In this notebook, I fine‑tune transformer models on my dataset. I start with **BERT‑base**, then **RoBERTa‑base**, comparing validation performance to select a final model. I also prepare for class imbalance handling and logging.


In [2]:
# move up one level so that works
import os
os.chdir(os.path.abspath(os.path.join(os.getcwd(), "..")))
print("new cwd:", os.getcwd())


new cwd: c:\Testing\Final_Year_Project\AI-Text-Detection-Tool


In [None]:
import torch
import numpy as np
import logging
import yaml
import pandas as pd
from transformers import TrainingArguments, EarlyStoppingCallback
from utils import model_utils

# Load configuration
with open("config.yaml", "r") as f:
    config = yaml.safe_load(f)

# Load splits
train_df = pd.read_parquet(config['paths']['train_data'])
val_df   = pd.read_parquet(config['paths']['val_data'])
test_df  = pd.read_parquet(config['paths']['test_data'])
print(f"Data sizes → Train: {len(train_df)}, Val: {len(val_df)}, Test: {len(test_df)}")

# Set up logging to file
logging.basicConfig(
    filename=config['paths']['log_file'],
    level=logging.INFO,
    format="%(asctime)s %(levelname)s: %(message)s"
)
logging.info("Started training pipeline (BERT → RoBERTa)")
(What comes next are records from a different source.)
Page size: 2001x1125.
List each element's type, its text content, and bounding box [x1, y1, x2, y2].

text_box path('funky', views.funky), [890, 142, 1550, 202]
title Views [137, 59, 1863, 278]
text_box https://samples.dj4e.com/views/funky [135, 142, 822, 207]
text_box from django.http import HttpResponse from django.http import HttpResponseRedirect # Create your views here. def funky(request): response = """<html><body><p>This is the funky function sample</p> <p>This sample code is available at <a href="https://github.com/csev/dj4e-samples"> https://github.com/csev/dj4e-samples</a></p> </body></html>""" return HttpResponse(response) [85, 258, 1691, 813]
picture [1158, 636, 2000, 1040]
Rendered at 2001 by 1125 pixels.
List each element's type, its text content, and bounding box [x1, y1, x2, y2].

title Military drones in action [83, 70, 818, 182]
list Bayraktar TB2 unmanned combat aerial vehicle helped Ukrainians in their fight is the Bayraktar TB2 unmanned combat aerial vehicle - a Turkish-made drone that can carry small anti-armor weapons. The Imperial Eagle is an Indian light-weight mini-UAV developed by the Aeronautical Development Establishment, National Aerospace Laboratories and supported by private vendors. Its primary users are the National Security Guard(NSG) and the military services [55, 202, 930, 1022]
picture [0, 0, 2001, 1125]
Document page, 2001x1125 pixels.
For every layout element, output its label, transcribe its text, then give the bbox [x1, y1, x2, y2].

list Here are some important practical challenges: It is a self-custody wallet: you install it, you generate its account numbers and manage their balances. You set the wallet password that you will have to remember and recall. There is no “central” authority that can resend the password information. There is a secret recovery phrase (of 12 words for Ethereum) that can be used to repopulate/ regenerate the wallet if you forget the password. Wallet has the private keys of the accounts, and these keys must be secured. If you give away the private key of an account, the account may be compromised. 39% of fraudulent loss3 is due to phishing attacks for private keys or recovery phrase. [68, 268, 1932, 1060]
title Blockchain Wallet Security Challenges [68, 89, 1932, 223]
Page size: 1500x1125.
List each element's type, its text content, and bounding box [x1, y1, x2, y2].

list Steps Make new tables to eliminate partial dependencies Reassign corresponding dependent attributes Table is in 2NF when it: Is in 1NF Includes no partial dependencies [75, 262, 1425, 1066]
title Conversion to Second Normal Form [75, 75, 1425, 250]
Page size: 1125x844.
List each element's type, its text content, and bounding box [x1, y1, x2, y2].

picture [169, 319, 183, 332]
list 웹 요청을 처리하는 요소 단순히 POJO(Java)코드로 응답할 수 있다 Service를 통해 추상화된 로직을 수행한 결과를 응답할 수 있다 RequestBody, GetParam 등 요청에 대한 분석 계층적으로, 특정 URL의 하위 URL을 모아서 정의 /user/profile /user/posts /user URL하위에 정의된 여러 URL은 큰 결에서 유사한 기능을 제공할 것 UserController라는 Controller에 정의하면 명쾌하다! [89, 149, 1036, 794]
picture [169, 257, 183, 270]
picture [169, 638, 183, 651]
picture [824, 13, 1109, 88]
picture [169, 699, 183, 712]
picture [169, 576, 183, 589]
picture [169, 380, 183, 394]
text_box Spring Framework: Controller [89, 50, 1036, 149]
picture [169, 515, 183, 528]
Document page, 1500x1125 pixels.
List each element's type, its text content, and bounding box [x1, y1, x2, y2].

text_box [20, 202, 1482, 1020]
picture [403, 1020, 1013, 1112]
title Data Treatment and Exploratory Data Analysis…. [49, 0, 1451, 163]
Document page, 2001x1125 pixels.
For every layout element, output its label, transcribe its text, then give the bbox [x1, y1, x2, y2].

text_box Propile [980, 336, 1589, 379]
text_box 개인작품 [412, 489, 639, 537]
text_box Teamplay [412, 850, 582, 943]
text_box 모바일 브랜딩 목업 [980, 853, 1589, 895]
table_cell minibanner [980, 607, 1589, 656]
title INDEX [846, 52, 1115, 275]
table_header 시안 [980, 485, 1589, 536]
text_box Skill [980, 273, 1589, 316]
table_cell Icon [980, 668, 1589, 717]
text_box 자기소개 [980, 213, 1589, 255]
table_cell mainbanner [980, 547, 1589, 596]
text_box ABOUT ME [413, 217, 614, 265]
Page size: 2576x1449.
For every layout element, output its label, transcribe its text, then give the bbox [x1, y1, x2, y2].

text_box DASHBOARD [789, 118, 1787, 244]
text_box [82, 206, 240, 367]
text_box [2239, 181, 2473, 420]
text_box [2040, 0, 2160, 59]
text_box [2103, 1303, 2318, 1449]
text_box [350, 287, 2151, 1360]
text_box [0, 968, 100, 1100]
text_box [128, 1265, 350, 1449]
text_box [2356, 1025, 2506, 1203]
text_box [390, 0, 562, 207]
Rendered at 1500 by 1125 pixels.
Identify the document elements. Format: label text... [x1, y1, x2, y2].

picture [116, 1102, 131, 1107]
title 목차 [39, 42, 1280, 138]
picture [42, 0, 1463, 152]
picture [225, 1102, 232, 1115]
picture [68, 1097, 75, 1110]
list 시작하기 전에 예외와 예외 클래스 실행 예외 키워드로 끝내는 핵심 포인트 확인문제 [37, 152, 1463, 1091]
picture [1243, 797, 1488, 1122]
# Compute class weights for loss
labels, counts = np.unique(train_df['label'], return_counts=True)
class_weights = (1.0 / counts) * np.mean(counts)
# Map to [0,1,2] order
weight_list = [0]*len(class_weights)
for lab, wt in zip(labels, class_weights):
    idx = config['model']['label_mapping'][lab]
    weight_list[idx] = float(wt)
print("Class weights:", weight_list)


Data sizes → Train: 309520, Val: 38690, Test: 38691


KeyError: 'human_written'